━━ TASK MATERIAL

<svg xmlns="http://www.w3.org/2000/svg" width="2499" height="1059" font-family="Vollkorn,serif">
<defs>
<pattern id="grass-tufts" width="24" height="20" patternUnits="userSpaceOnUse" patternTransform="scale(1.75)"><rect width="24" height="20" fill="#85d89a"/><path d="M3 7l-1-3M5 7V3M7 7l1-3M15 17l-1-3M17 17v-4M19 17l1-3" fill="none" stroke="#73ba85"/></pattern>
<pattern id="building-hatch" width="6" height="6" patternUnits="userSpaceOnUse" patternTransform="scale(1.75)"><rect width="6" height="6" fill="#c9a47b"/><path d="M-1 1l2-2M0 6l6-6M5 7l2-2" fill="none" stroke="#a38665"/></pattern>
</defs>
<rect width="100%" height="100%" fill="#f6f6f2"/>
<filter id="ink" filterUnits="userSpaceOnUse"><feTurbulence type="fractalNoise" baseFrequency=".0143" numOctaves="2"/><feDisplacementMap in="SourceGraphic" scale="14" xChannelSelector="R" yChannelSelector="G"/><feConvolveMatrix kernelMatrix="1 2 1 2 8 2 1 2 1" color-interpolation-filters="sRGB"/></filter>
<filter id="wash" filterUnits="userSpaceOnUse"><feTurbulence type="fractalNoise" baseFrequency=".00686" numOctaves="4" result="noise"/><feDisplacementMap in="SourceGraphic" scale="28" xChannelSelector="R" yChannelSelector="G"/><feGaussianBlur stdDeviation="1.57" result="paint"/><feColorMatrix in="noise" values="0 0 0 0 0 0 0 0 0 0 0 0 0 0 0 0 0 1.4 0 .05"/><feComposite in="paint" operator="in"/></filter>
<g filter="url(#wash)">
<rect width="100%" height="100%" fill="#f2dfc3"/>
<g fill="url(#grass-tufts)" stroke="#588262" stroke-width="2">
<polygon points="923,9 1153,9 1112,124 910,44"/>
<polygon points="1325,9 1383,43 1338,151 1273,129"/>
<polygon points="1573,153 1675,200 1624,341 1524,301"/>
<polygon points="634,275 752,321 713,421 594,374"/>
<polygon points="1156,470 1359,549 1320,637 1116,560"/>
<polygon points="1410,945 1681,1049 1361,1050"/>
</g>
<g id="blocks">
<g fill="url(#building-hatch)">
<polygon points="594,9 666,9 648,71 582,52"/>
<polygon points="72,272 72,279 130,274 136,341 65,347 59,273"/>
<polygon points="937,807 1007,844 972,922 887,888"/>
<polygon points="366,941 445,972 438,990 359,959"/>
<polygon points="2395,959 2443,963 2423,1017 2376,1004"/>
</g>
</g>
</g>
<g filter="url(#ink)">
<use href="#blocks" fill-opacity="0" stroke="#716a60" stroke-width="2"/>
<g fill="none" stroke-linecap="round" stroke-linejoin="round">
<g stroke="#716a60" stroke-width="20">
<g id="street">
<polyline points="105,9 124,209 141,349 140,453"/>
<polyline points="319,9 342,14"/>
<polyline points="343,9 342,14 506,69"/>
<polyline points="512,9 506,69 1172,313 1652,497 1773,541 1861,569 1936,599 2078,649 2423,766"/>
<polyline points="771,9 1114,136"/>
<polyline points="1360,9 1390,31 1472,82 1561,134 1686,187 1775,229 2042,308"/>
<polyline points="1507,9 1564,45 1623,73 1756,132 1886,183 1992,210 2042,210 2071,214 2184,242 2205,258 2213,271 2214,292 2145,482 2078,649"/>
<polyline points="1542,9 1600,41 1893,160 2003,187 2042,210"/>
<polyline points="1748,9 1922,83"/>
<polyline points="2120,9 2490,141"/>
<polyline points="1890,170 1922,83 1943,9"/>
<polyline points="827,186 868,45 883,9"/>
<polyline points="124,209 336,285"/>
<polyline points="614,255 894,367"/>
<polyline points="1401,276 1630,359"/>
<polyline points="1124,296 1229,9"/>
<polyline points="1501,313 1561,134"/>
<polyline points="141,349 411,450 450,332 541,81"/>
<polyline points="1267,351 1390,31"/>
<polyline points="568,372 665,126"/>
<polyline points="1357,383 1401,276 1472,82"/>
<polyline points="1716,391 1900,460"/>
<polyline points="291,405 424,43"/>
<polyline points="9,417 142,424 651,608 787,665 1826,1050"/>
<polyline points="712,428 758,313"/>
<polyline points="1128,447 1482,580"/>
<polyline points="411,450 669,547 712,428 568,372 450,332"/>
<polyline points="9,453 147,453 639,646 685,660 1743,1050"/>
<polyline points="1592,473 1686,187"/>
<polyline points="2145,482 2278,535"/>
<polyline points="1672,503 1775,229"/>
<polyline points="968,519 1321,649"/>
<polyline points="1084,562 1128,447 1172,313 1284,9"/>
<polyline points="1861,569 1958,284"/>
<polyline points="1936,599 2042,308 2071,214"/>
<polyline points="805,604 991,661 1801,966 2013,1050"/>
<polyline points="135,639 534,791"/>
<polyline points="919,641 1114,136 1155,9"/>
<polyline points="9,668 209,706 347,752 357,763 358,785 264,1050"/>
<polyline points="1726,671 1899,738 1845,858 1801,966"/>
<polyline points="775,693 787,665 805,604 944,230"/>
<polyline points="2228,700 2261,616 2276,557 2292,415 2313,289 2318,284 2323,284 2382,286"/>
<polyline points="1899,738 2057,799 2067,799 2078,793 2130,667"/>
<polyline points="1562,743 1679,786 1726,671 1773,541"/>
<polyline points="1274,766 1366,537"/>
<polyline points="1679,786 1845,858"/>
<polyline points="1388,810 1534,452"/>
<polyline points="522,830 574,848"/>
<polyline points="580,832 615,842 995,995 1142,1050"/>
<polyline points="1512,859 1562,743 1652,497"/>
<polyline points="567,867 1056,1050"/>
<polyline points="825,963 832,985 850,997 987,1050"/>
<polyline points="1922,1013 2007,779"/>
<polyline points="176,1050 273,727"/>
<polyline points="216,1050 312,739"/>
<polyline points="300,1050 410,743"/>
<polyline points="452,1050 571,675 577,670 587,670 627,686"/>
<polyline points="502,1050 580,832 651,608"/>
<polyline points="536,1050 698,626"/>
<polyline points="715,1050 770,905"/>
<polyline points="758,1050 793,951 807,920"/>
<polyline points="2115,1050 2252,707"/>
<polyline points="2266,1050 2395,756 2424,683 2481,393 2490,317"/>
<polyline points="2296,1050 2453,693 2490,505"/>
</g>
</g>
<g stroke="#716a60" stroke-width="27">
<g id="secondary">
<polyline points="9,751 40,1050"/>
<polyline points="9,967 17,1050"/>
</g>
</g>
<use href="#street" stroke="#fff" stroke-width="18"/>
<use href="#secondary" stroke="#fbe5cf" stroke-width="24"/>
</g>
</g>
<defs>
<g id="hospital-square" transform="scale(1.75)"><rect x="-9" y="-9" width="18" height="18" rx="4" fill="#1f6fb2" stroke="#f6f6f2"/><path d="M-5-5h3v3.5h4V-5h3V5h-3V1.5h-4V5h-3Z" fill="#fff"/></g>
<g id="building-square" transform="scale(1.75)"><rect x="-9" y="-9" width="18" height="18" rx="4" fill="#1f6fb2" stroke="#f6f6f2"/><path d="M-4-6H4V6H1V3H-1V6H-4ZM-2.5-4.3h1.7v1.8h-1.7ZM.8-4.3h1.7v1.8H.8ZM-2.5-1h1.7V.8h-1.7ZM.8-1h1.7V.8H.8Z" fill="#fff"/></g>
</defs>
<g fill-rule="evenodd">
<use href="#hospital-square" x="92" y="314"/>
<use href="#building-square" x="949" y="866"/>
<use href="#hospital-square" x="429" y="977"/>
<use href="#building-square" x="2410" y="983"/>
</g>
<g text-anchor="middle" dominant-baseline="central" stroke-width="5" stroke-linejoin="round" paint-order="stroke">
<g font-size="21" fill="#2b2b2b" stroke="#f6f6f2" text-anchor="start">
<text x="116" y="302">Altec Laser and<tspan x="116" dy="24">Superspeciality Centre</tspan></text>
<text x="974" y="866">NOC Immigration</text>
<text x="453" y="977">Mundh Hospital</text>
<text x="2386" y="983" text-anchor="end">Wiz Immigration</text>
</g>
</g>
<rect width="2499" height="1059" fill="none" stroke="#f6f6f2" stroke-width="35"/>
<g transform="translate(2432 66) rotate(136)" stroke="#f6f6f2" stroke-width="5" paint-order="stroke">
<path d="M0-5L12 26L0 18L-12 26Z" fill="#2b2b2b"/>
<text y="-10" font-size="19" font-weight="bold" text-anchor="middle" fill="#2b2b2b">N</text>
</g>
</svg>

━━━━

Each line in the data where the string "linejoin" occurs should be identified and copied.

REPLY:
<g fill="none" stroke-linecap="round" stroke-linejoin="round">
<g text-anchor="middle" dominant-baseline="central" stroke-width="5" stroke-linejoin="round" paint-order="stroke">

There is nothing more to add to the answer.